-------- Excerpted data --------
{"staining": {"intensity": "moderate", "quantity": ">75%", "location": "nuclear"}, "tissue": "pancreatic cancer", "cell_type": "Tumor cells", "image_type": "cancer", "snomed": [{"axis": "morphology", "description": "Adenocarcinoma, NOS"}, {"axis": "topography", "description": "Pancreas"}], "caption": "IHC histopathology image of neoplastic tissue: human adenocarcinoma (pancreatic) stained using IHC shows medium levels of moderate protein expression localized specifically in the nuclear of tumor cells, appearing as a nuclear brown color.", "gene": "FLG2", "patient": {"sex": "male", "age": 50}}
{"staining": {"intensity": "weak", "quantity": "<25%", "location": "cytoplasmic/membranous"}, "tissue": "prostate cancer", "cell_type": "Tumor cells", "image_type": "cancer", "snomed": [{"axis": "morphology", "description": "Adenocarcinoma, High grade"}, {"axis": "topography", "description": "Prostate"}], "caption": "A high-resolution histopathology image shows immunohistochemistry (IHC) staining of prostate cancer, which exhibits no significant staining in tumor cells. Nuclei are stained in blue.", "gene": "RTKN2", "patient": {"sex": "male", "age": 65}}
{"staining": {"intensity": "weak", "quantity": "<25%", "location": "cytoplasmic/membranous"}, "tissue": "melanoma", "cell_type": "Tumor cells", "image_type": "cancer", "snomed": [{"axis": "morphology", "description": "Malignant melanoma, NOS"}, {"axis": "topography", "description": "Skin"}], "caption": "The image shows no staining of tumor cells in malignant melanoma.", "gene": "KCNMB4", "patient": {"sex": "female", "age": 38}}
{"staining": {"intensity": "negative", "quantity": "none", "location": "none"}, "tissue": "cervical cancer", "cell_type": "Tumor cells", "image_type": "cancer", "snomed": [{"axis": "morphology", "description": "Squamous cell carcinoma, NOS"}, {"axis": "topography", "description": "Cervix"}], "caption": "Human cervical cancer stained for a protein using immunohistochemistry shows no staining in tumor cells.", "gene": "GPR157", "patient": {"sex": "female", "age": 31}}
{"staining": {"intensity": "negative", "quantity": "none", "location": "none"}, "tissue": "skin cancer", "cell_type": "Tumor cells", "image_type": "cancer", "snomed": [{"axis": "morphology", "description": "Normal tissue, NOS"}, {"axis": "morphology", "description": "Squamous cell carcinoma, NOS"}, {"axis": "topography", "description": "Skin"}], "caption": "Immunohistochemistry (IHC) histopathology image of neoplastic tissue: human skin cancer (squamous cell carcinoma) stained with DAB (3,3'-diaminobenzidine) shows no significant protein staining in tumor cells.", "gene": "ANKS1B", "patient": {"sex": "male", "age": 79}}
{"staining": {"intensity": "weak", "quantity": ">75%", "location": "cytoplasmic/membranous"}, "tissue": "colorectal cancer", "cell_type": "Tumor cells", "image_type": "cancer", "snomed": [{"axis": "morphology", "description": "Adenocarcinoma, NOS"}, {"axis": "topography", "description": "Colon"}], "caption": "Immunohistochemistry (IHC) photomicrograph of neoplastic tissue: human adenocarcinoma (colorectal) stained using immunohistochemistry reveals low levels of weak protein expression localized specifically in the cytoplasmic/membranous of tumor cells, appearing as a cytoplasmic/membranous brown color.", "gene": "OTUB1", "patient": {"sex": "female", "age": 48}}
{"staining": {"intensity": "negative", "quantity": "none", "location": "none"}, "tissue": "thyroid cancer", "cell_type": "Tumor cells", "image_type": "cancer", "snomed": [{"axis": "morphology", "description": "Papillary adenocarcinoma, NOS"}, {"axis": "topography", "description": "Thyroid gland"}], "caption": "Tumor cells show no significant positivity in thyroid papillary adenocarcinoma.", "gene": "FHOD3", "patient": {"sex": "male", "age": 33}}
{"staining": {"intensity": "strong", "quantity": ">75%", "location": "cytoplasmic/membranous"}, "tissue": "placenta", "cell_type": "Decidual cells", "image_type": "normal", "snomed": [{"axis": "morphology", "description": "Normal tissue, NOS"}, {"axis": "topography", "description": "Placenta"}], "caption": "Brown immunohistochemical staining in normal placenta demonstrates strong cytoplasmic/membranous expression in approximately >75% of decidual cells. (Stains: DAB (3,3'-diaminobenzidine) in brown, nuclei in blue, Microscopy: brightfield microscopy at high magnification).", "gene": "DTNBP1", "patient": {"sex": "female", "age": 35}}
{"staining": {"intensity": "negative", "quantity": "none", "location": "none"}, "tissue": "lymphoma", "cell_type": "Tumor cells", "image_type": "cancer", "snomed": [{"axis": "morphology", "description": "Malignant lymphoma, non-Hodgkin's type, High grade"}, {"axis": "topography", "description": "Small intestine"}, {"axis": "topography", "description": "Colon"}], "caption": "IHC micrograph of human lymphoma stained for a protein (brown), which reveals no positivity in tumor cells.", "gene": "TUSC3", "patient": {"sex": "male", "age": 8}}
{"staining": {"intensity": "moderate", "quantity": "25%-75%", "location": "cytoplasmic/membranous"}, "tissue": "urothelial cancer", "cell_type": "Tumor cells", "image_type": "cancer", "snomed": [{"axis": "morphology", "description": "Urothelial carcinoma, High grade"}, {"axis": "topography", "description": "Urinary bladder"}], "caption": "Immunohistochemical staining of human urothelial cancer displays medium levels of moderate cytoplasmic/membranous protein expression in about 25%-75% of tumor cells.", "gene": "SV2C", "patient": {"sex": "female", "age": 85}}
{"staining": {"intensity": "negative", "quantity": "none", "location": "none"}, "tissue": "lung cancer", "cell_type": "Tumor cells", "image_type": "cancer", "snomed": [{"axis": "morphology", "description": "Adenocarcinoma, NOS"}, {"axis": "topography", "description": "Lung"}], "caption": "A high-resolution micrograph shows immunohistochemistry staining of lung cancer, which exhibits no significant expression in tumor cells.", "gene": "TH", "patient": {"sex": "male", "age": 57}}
--------
Activity: With no word changed, write the entries out once more.

Exercise solution:
{"staining": {"intensity": "moderate", "quantity": ">75%", "location": "nuclear"}, "tissue": "pancreatic cancer", "cell_type": "Tumor cells", "image_type": "cancer", "snomed": [{"axis": "morphology", "description": "Adenocarcinoma, NOS"}, {"axis": "topography", "description": "Pancreas"}], "caption": "IHC histopathology image of neoplastic tissue: human adenocarcinoma (pancreatic) stained using IHC shows medium levels of moderate protein expression localized specifically in the nuclear of tumor cells, appearing as a nuclear brown color.", "gene": "FLG2", "patient": {"sex": "male", "age": 50}}
{"staining": {"intensity": "weak", "quantity": "<25%", "location": "cytoplasmic/membranous"}, "tissue": "prostate cancer", "cell_type": "Tumor cells", "image_type": "cancer", "snomed": [{"axis": "morphology", "description": "Adenocarcinoma, High grade"}, {"axis": "topography", "description": "Prostate"}], "caption": "A high-resolution histopathology image shows immunohistochemistry (IHC) staining of prostate cancer, which exhibits no significant staining in tumor cells. Nuclei are stained in blue.", "gene": "RTKN2", "patient": {"sex": "male", "age": 65}}
{"staining": {"intensity": "weak", "quantity": "<25%", "location": "cytoplasmic/membranous"}, "tissue": "melanoma", "cell_type": "Tumor cells", "image_type": "cancer", "snomed": [{"axis": "morphology", "description": "Malignant melanoma, NOS"}, {"axis": "topography", "description": "Skin"}], "caption": "The image shows no staining of tumor cells in malignant melanoma.", "gene": "KCNMB4", "patient": {"sex": "female", "age": 38}}
{"staining": {"intensity": "negative", "quantity": "none", "location": "none"}, "tissue": "cervical cancer", "cell_type": "Tumor cells", "image_type": "cancer", "snomed": [{"axis": "morphology", "description": "Squamous cell carcinoma, NOS"}, {"axis": "topography", "description": "Cervix"}], "caption": "Human cervical cancer stained for a protein using immunohistochemistry shows no staining in tumor cells.", "gene": "GPR157", "patient": {"sex": "female", "age": 31}}
{"staining": {"intensity": "negative", "quantity": "none", "location": "none"}, "tissue": "skin cancer", "cell_type": "Tumor cells", "image_type": "cancer", "snomed": [{"axis": "morphology", "description": "Normal tissue, NOS"}, {"axis": "morphology", "description": "Squamous cell carcinoma, NOS"}, {"axis": "topography", "description": "Skin"}], "caption": "Immunohistochemistry (IHC) histopathology image of neoplastic tissue: human skin cancer (squamous cell carcinoma) stained with DAB (3,3'-diaminobenzidine) shows no significant protein staining in tumor cells.", "gene": "ANKS1B", "patient": {"sex": "male", "age": 79}}
{"staining": {"intensity": "weak", "quantity": ">75%", "location": "cytoplasmic/membranous"}, "tissue": "colorectal cancer", "cell_type": "Tumor cells", "image_type": "cancer", "snomed": [{"axis": "morphology", "description": "Adenocarcinoma, NOS"}, {"axis": "topography", "description": "Colon"}], "caption": "Immunohistochemistry (IHC) photomicrograph of neoplastic tissue: human adenocarcinoma (colorectal) stained using immunohistochemistry reveals low levels of weak protein expression localized specifically in the cytoplasmic/membranous of tumor cells, appearing as a cytoplasmic/membranous brown color.", "gene": "OTUB1", "patient": {"sex": "female", "age": 48}}
{"staining": {"intensity": "negative", "quantity": "none", "location": "none"}, "tissue": "thyroid cancer", "cell_type": "Tumor cells", "image_type": "cancer", "snomed": [{"axis": "morphology", "description": "Papillary adenocarcinoma, NOS"}, {"axis": "topography", "description": "Thyroid gland"}], "caption": "Tumor cells show no significant positivity in thyroid papillary adenocarcinoma.", "gene": "FHOD3", "patient": {"sex": "male", "age": 33}}
{"staining": {"intensity": "strong", "quantity": ">75%", "location": "cytoplasmic/membranous"}, "tissue": "placenta", "cell_type": "Decidual cells", "image_type": "normal", "snomed": [{"axis": "morphology", "description": "Normal tissue, NOS"}, {"axis": "topography", "description": "Placenta"}], "caption": "Brown immunohistochemical staining in normal placenta demonstrates strong cytoplasmic/membranous expression in approximately >75% of decidual cells. (Stains: DAB (3,3'-diaminobenzidine) in brown, nuclei in blue, Microscopy: brightfield microscopy at high magnification).", "gene": "DTNBP1", "patient": {"sex": "female", "age": 35}}
{"staining": {"intensity": "negative", "quantity": "none", "location": "none"}, "tissue": "lymphoma", "cell_type": "Tumor cells", "image_type": "cancer", "snomed": [{"axis": "morphology", "description": "Malignant lymphoma, non-Hodgkin's type, High grade"}, {"axis": "topography", "description": "Small intestine"}, {"axis": "topography", "description": "Colon"}], "caption": "IHC micrograph of human lymphoma stained for a protein (brown), which reveals no positivity in tumor cells.", "gene": "TUSC3", "patient": {"sex": "male", "age": 8}}
{"staining": {"intensity": "moderate", "quantity": "25%-75%", "location": "cytoplasmic/membranous"}, "tissue": "urothelial cancer", "cell_type": "Tumor cells", "image_type": "cancer", "snomed": [{"axis": "morphology", "description": "Urothelial carcinoma, High grade"}, {"axis": "topography", "description": "Urinary bladder"}], "caption": "Immunohistochemical staining of human urothelial cancer displays medium levels of moderate cytoplasmic/membranous protein expression in about 25%-75% of tumor cells.", "gene": "SV2C", "patient": {"sex": "female", "age": 85}}
{"staining": {"intensity": "negative", "quantity": "none", "location": "none"}, "tissue": "lung cancer", "cell_type": "Tumor cells", "image_type": "cancer", "snomed": [{"axis": "morphology", "description": "Adenocarcinoma, NOS"}, {"axis": "topography", "description": "Lung"}], "caption": "A high-resolution micrograph shows immunohistochemistry staining of lung cancer, which exhibits no significant expression in tumor cells.", "gene": "TH", "patient": {"sex": "male", "age": 57}}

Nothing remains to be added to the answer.